As mentioned above, tortuosity of the left or right SA in patients with previous coronary bypass surgery make selective cannulation of the IMA through the femoral approach difficult, especially the ones with an anterior takeoff. Well-known techniques for selective IMA opacification include percutaneous left brachial or radial artery approach, and semi-selective opacification using a balloon catheter or use of specialty catheters, i.e. VB-1 (Cordis Corporation). Non-selective imaging of the vessel in many cases can be dramatically improved by using an external blood pressure cuff on the left arm to temporarily occlude flow of the subclavian artery, or with simple arm abduction, deep inspiration, and head rotation. When the above aforementioned approaches are not possible or fail to produce optimal images of the target vessel, our technique addresses this particular situation by parallel placement of an Amplatz guidewire serving as a stiff rail, and providing strong back-up support for quick and easy maneuvering of the IMA catheter into the target vessel ostium. The efficiency and safety of this method has obviously yet to be proved in a larger series.

References

  1. Skowasch D, Lüderitz B, Bauriedel G. Left internal mammary angiography complicated by subclavian tortuosity: a technical note. J Interv Cardiol. 2005 Aug; 18(4): 309-311.

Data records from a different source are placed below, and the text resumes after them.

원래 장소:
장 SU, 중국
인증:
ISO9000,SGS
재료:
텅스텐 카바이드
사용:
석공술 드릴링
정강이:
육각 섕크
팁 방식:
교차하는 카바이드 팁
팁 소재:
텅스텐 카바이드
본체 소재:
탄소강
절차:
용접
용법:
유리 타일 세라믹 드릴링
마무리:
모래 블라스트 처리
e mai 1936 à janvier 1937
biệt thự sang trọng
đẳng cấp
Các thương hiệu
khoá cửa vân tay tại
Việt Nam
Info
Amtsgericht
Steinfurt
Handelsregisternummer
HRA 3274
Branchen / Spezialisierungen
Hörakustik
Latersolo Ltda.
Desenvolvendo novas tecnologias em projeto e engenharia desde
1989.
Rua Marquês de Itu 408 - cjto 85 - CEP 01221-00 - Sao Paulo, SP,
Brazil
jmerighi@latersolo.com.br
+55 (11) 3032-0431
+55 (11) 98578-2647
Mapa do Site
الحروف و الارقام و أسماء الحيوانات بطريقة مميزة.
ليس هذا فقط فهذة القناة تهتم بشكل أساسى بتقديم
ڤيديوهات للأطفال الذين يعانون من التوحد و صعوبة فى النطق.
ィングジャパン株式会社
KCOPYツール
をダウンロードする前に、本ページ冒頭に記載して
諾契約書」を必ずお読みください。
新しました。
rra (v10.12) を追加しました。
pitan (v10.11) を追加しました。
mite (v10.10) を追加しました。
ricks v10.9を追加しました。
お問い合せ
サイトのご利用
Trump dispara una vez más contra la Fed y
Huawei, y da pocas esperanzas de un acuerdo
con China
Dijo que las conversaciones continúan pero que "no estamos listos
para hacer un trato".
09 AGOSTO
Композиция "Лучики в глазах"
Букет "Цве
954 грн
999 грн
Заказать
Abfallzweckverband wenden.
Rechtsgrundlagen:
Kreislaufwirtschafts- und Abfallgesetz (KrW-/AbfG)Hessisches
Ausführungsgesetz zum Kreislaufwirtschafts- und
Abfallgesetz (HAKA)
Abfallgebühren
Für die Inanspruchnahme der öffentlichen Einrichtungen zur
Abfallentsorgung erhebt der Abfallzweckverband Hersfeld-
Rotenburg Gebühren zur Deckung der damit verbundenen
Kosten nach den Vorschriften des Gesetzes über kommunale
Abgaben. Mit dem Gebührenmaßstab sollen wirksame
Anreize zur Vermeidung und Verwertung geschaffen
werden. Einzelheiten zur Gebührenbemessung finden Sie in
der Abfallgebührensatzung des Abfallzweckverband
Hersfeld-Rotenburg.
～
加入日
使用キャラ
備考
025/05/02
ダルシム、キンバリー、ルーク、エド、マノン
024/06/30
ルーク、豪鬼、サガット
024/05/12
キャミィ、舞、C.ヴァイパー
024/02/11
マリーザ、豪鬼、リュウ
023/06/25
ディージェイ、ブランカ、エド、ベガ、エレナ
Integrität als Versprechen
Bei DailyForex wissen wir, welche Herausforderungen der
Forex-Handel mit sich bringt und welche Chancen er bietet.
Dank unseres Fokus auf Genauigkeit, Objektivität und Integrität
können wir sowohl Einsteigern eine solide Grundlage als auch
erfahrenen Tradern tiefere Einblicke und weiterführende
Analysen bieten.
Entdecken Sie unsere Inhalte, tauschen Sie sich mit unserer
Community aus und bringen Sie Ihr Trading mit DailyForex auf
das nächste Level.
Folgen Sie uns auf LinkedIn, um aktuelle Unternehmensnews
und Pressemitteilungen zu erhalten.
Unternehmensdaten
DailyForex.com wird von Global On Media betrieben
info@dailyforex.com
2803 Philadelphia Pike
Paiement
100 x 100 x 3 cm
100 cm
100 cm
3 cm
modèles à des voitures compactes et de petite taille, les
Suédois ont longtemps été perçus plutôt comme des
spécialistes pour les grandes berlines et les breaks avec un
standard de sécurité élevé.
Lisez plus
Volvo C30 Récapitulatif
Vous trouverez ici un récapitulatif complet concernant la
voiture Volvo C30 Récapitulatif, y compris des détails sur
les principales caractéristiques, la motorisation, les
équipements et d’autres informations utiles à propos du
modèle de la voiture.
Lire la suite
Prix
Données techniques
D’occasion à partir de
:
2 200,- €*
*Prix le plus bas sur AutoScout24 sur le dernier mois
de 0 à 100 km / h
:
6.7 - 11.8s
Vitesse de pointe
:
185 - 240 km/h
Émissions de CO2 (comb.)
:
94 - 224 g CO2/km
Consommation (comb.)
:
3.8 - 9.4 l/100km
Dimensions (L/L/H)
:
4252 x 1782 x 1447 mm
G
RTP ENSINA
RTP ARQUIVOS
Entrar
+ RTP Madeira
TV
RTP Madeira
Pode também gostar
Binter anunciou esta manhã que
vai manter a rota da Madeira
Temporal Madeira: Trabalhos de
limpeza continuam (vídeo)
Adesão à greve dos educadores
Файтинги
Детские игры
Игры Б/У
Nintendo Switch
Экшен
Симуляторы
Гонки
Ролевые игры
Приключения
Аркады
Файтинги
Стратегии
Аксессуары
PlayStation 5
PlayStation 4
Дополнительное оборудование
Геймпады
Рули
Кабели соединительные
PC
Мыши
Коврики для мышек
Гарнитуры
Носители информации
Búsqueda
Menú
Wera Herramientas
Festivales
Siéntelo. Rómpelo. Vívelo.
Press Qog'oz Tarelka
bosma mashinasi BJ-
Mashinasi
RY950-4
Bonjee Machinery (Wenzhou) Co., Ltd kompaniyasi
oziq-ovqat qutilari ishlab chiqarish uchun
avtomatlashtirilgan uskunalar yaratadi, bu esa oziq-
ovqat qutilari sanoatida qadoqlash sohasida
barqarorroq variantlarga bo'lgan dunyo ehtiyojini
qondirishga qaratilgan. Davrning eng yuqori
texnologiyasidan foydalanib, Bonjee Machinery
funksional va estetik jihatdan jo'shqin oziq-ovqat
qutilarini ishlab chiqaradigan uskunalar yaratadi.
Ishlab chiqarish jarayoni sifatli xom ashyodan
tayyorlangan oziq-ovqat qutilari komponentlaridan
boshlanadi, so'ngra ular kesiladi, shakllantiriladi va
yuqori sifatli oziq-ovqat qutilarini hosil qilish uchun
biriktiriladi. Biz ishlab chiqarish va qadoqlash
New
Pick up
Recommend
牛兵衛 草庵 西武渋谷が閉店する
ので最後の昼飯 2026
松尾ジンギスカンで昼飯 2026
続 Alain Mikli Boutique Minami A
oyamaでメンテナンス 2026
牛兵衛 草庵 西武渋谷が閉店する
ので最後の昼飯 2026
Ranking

  2. Warner JJ, Gehrig TR, Behar VS. The VB-1 catheter: an improved catheter for difficult-to-engage internal mammary artery grafts. Catheter Cardiovasc Interv. 2003 Jul; 59(3): 361-365.
  3. Jones JA, Kern MJ. Subselective opacification of a left internal mammary artery graft in a tortuous subclavian artery: use of angioplasty technique and a Tracker catheter. Cathet Cardiovasc Diagn. 1998 Dec; 45(4): 454-455.